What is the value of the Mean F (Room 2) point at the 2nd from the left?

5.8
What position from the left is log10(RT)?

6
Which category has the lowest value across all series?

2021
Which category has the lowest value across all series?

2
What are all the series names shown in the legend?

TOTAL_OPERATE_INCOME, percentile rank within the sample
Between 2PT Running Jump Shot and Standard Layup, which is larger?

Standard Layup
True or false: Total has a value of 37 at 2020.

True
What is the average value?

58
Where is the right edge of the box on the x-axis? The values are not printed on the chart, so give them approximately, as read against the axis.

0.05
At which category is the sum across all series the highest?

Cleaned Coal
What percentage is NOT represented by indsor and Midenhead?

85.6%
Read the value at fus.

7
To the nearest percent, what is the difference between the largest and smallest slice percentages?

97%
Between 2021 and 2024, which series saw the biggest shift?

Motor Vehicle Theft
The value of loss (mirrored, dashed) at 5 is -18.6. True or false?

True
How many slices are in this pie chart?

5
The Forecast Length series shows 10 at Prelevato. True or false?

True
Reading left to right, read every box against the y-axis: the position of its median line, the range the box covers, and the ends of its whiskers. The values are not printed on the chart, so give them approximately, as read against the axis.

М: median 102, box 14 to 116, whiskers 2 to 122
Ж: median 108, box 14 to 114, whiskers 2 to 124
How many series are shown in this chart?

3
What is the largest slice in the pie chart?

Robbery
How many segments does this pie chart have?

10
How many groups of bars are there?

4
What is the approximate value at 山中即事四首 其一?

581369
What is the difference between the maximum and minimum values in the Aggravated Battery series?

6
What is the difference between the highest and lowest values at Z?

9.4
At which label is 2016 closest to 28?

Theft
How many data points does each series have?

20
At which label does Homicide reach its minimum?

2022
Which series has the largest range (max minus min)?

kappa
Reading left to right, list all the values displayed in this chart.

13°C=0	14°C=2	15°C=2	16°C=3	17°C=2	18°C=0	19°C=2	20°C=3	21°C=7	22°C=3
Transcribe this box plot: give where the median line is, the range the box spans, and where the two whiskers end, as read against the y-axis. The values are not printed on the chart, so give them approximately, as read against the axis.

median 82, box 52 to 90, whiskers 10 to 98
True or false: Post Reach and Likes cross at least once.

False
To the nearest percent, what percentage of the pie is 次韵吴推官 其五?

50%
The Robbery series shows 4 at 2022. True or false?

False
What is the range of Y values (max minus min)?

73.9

————————

■ Work to complete ■
Copy all of the material above word for word, without changing anything.

■ Response ■
What is the value of the Mean F (Room 2) point at the 2nd from the left?

5.8
What position from the left is log10(RT)?

6
Which category has the lowest value across all series?

2021
Which category has the lowest value across all series?

2
What are all the series names shown in the legend?

TOTAL_OPERATE_INCOME, percentile rank within the sample
Between 2PT Running Jump Shot and Standard Layup, which is larger?

Standard Layup
True or false: Total has a value of 37 at 2020.

True
What is the average value?

58
Where is the right edge of the box on the x-axis? The values are not printed on the chart, so give them approximately, as read against the axis.

0.05
At which category is the sum across all series the highest?

Cleaned Coal
What percentage is NOT represented by indsor and Midenhead?

85.6%
Read the value at fus.

7
To the nearest percent, what is the difference between the largest and smallest slice percentages?

97%
Between 2021 and 2024, which series saw the biggest shift?

Motor Vehicle Theft
The value of loss (mirrored, dashed) at 5 is -18.6. True or false?

True
How many slices are in this pie chart?

5
The Forecast Length series shows 10 at Prelevato. True or false?

True
Reading left to right, read every box against the y-axis: the position of its median line, the range the box covers, and the ends of its whiskers. The values are not printed on the chart, so give them approximately, as read against the axis.

М: median 102, box 14 to 116, whiskers 2 to 122
Ж: median 108, box 14 to 114, whiskers 2 to 124
How many series are shown in this chart?

3
What is the largest slice in the pie chart?

Robbery
How many segments does this pie chart have?

10
How many groups of bars are there?

4
What is the approximate value at 山中即事四首 其一?

581369
What is the difference between the maximum and minimum values in the Aggravated Battery series?

6
What is the difference between the highest and lowest values at Z?

9.4
At which label is 2016 closest to 28?

Theft
How many data points does each series have?

20
At which label does Homicide reach its minimum?

2022
Which series has the largest range (max minus min)?

kappa
Reading left to right, list all the values displayed in this chart.

13°C=0	14°C=2	15°C=2	16°C=3	17°C=2	18°C=0	19°C=2	20°C=3	21°C=7	22°C=3
Transcribe this box plot: give where the median line is, the range the box spans, and where the two whiskers end, as read against the y-axis. The values are not printed on the chart, so give them approximately, as read against the axis.

median 82, box 52 to 90, whiskers 10 to 98
True or false: Post Reach and Likes cross at least once.

False
To the nearest percent, what percentage of the pie is 次韵吴推官 其五?

50%
The Robbery series shows 4 at 2022. True or false?

False
What is the range of Y values (max minus min)?

73.9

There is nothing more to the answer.